**Your instructions:**
Transcribe all data verbatim. Skip the pictures.

******************************

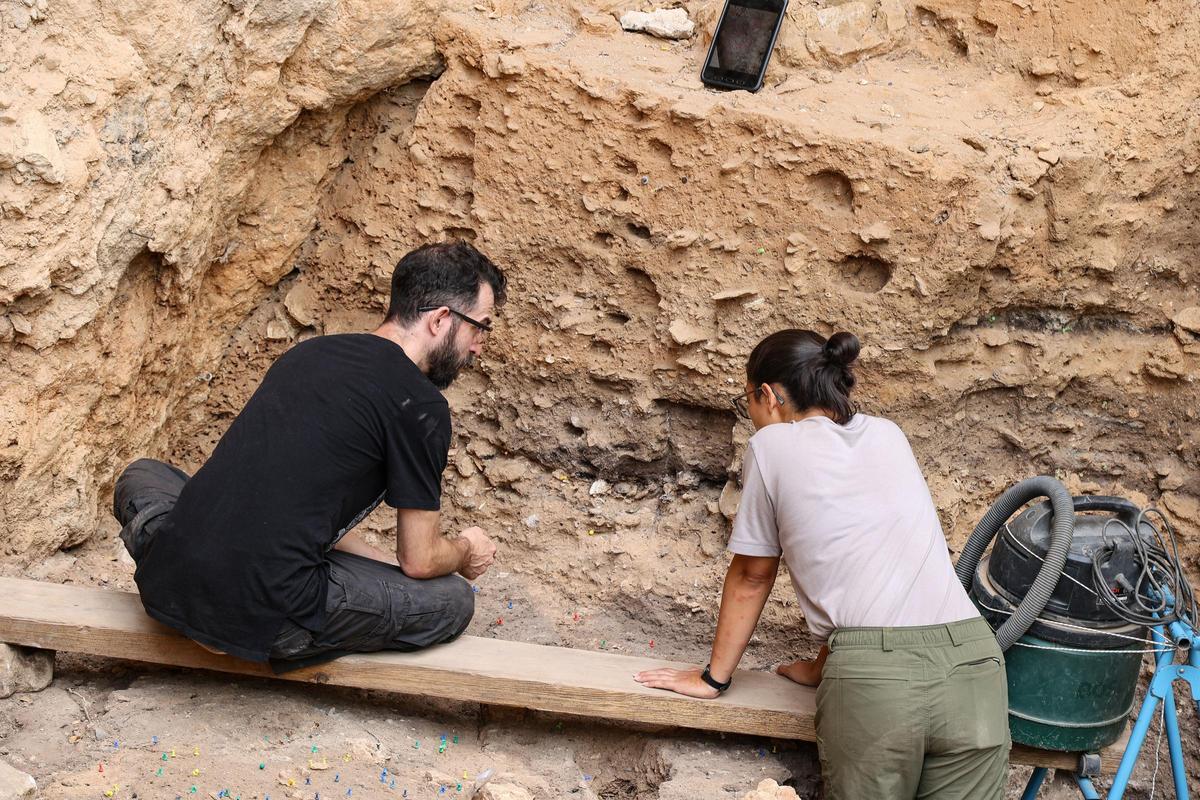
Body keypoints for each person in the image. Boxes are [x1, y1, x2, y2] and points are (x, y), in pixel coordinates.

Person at [634, 329, 1010, 799]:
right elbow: (876, 565)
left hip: (878, 687)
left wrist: (713, 678)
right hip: (974, 663)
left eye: (746, 399)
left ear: (767, 395)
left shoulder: (771, 447)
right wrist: (819, 667)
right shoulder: (888, 435)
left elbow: (753, 576)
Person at [112, 241, 505, 671]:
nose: (478, 347)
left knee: (145, 473)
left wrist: (386, 568)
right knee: (451, 600)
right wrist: (466, 549)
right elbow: (421, 559)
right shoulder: (419, 405)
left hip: (170, 584)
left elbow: (291, 500)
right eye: (479, 326)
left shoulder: (310, 353)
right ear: (441, 319)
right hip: (269, 616)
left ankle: (187, 574)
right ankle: (253, 621)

******************************

**Solution:**
Body keypoints for each person in the image. Boxes are [x1, y1, x2, y2] and points are (x, y), in pixel coordinates.

Person at [634, 329, 1010, 799]:
right elbow: (876, 565)
left hip: (878, 687)
left wrist: (713, 678)
right hip: (974, 663)
left eye: (746, 399)
left ear: (767, 395)
left shoulder: (771, 447)
right wrist: (819, 667)
right shoulder: (888, 435)
left elbow: (753, 576)
Person at [112, 241, 505, 671]:
nose: (478, 347)
left knee: (145, 473)
left wrist: (386, 568)
right knee: (451, 600)
right wrist: (466, 549)
right elbow: (421, 559)
right shoulder: (419, 405)
left hip: (170, 584)
left elbow: (291, 500)
right eye: (479, 326)
left shoulder: (310, 353)
right ear: (441, 319)
right hip: (269, 616)
left ankle: (187, 574)
right ankle: (253, 621)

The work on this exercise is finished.